Kafu is an installation consisting of sculpture, mural, and performance. The sculpture is a handmade traditional Haitian beverage card for a drink called fresco. The performance is that of a fresco merchant that mans the cart in the heat of July. He uses the crossroads as a means of making a living, much like the artist might use a gallery.
The mural is a replica of many Claude Dambreville paintings depicting Haitian Market scenes. His style highlights black labor and unity through the use of silhouette, which down plays the agency of the individual voice. I hypothesize that his type of depiction in the Haitian Diaspora can read as disempowering for those that seek connection with Haitian culture but have developed a fierce American sense of individuality. My solution was to paint the mural in chalkboard paint, assign each figure a thought or speech bubble, and provide the audience with sticks of chalk to allow for expression.
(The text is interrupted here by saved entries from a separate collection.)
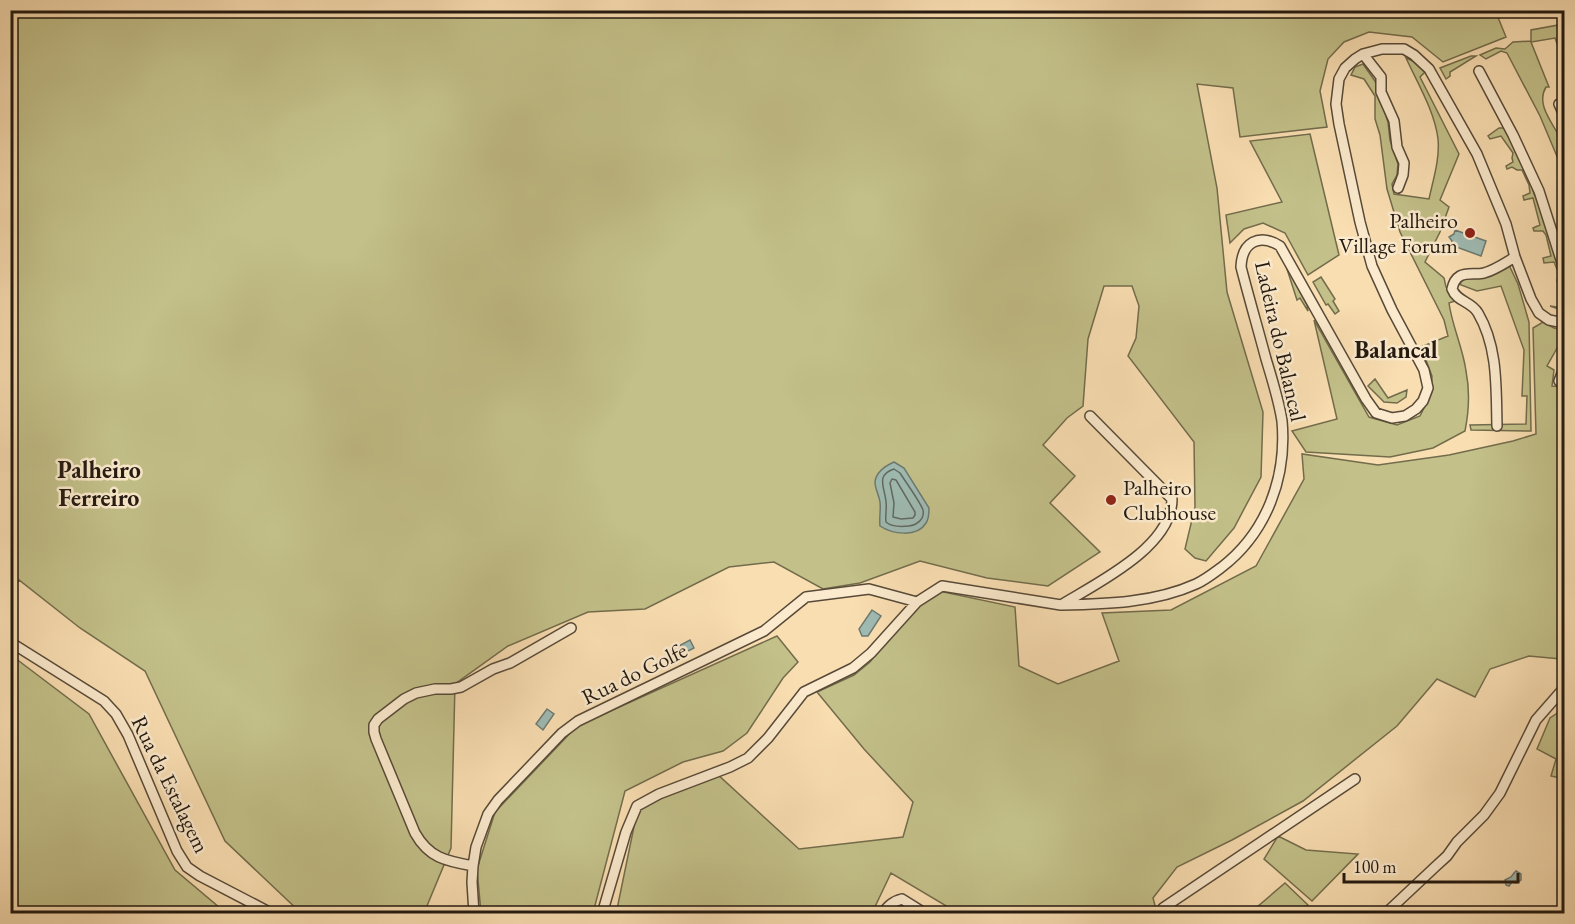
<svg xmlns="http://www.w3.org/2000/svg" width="1575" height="924" font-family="'EB Garamond',serif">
  <rect width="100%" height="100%" fill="#f9deb2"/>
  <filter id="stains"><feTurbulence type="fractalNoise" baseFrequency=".00333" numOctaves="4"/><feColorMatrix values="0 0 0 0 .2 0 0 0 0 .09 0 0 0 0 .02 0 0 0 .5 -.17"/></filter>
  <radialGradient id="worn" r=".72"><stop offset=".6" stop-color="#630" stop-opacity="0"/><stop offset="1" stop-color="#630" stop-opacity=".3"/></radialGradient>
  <path fill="#c3c089" stroke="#736c4c" stroke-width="1.5" d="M1495,10L1506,37L1443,62L1412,37L1369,32L1344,42L1328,59L1320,91L1327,127L1240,137L1233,88L1197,84L1217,188L1227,292L1263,412L1261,477L1234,528L1206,561L1195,558L1185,549L1195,507L1194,442L1128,356L1136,338L1139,306L1132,286H1104L1088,339L1083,406L1067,418L1043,445L1075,476L1050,503L1100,552L1048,586L987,578L920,561L860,583L823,589L774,562L729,567L645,609L588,612L508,646L455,684L451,848L424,913H301L225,841L145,671L80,628L19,580L11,594V11Z
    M1564,24V62L1555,38L1531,42L1549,87H1546C1535,105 1554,124 1561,140C1565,151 1565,161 1564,173L1540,116L1507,53L1501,51L1486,59L1480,55L1496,48L1505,49L1513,42L1531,41V30Z
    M1471,56H1476L1450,72V76L1446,79L1440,68Z
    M1406,58L1413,61L1425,72L1420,77L1459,154L1440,200L1449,207L1440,232L1425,262L1444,278L1446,287L1458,300L1449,303C1452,326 1463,348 1466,371C1470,391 1469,411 1465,431L1433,448L1390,457L1306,452L1292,431L1337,419L1314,320L1369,417L1397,425L1420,416L1431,394L1432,376L1421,347L1448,336L1444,320L1400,232L1387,189L1380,135L1375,119V96L1364,79L1351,75L1355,67L1363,64L1375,81L1388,122L1390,140L1398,164L1397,175L1392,184L1394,194L1429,199C1433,180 1440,159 1438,139C1435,112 1417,82 1406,58Z
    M1499,128H1506L1530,179L1534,194L1544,212L1562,269L1564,271V311L1550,306L1557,307L1563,305L1557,280L1561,279L1554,262L1544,263L1543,258L1551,256L1546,235L1543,231H1534L1533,228L1540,225L1533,198L1524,200L1523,196L1530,193L1529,185L1522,170H1517L1512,167L1507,169L1506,166L1513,162L1512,158L1513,153L1501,136L1490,139L1488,136Z
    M1310,134L1339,255L1308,275L1285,233L1263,223L1244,229L1230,243L1226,215L1282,202L1250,141Z
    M1509,265L1518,284L1529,322L1531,431L1471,430L1470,425L1526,424L1527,396H1522L1524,350L1501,286L1477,291L1461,285L1459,280L1493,275Z
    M1286,266L1307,305L1308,311L1300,298L1297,300Z
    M1321,277L1335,299L1333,301L1339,311L1335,314L1328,304L1326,305L1313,282Z
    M1543,322L1554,328L1564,330V342L1560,343L1547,366L1554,370L1552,386L1562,387L1564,380V661L1561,659L1529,656L1490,669L1475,697L1437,679L1397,726L1303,801L1232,840L1177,867L1153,898L1157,913H958L891,873L872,913L616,914L638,807L717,774L799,849L903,837L913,802L864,749L817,692L854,675L870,662L915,606L939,591L1015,607L1019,666L1058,684L1119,661L1102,613L1171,610L1256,566L1304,479L1302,454L1378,465L1449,455L1513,441L1536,434L1533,328Z
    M1375,379L1388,398L1407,390L1406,397L1397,403L1384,402L1368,386Z
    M777,636L798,662L783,678L747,733L723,751L683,762L625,791L593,913H481L477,869L495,812L577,726Z
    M11,655L89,714L175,870L226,913H11Z
    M1559,712L1564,716V779L1551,776L1556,759L1537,749L1550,718Z
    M1278,836L1306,850L1358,854L1312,901L1264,859Z
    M1285,883L1308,905L1301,913H1252L1257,907Z"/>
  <path fill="#9fbbb3" stroke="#6d7a72" stroke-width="1.5" d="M1455,230L1486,241L1481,256L1451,245L1452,241L1449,237L1454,234Z
    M894,462L904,468L929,508C929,513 929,519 926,523C917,538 892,534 880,526C879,518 881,509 880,502C879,495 875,489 875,482C876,472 885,466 894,462Z
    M872,610L881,616L868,636H862L859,629Z
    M690,640L694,648L677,657L673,649Z
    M547,709L554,714L543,730L536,724Z
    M1516,871L1521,874V880L1516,883L1512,882L1509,886L1506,885L1505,880L1511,877L1514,873Z"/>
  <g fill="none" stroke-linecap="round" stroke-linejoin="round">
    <path stroke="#616a62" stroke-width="1.5" d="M894,469L900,473C905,481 921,503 923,510C925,520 916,525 909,526C901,527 892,527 886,522C885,515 887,509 886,502C885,488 875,475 894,469Z
      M892,479L896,480L915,512V515L913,518L901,519L893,517L894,503L890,483Z"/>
    <path stroke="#6d7a72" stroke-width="4" d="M1063,914L1115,910L1129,914"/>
    <defs>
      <path id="minor" d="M1363,54L1381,77V92L1394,121L1397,147L1404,163L1403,175L1398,188
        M1479,71L1513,135L1539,191L1562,263L1564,265
        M1559,104L1564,115
        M1559,381L1564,368
        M1497,426C1496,387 1498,347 1478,313C1471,301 1457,302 1452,289C1453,284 1455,279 1460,276C1467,272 1477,275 1484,273C1495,270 1505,263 1515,257
        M1061,605C1106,604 1154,603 1196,584C1205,580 1214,573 1222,567C1267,532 1287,477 1282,421C1279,401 1272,379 1266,359C1258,329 1249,298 1241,267C1242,242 1259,233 1280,246L1366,399L1376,413L1392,418L1405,416L1416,409L1423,401L1428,388L1424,370L1392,310L1372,266L1360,222L1339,124L1336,104L1339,79L1345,68L1355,59L1363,54L1382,49H1404L1414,55L1429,69L1477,154L1506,224L1515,257L1531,299L1539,313L1549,320L1564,323
        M10,642L104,701L116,714L128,735L177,851L187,867L200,876L273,914
        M473,866C446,861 429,858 415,833L376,739L374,732V725L378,719L404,699L416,693L435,689H451L461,687L493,669L510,663L571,628
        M474,914L472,882L473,866L476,847L488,814L498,800L562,733L578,721L764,631L806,597L869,589L917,602
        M602,914L626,832L637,806L659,794L730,767L748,758L768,738L804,692L853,668L871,653L917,602L942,586L1061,605C1097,583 1172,547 1172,499L1090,416
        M882,914C888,906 893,901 902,899L926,914
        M1163,914V908L1355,779
        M1385,914L1435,867L1447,856L1457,842L1484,815L1500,793L1536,720L1564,688"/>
    </defs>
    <use href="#minor" stroke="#584a38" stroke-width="12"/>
    <use href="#minor" stroke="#fbeacd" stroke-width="9"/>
  </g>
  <g fill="#8f2418" stroke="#fbeacd" stroke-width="2">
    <circle cx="1470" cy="233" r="6"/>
    <circle cx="1111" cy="500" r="6"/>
  </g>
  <g text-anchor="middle" stroke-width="5" stroke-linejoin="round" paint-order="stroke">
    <g font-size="22" fill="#231910" stroke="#fbeacd" text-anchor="end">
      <text x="1458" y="228">Palheiro<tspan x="1458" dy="25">Village Forum</tspan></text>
      <text x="1123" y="495" text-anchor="start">Palheiro<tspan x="1123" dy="25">Clubhouse</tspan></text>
    </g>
    <g font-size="22" fill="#231910" stroke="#fbeacd">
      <text transform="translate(1281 341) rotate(77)" y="8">Ladeira do Balancal</text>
      <text transform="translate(634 673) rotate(-26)" y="8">Rua do Golfe</text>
      <text transform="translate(171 784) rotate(64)" y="8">Rua da Estalagem</text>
    </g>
    <g font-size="24" font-weight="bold" fill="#231910" stroke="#fbeacd">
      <text x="1396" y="358">Balancal</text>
      <text x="99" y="478">Palheiro<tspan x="99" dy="28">Ferreiro</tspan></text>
    </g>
  </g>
  <rect width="1575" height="924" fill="none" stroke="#f9deb2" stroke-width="36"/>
  <rect x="12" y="12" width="1551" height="900" fill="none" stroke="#231910" stroke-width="3"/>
  <rect x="18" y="18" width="1539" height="888" fill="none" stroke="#231910" stroke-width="1.5"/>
  <path d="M1344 873v9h174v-9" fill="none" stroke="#231910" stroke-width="3"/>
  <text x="1353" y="873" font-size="18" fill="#231910" stroke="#fbeacd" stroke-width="4.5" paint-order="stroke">100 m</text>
  <rect width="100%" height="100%" filter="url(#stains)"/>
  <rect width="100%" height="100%" fill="url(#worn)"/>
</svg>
Kafu is the Haitian Creole word for crossroads. The crossroads in Haitian culture has many meanings. The first is more literal, meaning the place where the individual comes in contact with their society. That might mean, socially, where the individual blends into the people at marketplace, creating the unity of the whole (the group is more important than the individual). This is an aesthetic that is pan-African and moves along post colonial slave/trade routes. It might mean economically, where the individual’s only opportunity to eat that day is defined by how hard the dig into the streets. This is particularly true for the masculine provider roles that are common in Haitian society. Religiously the crossroads is both a representation of the Christian Crusafix and the place where the sprits move to and from the spirit worlds in Vodoun.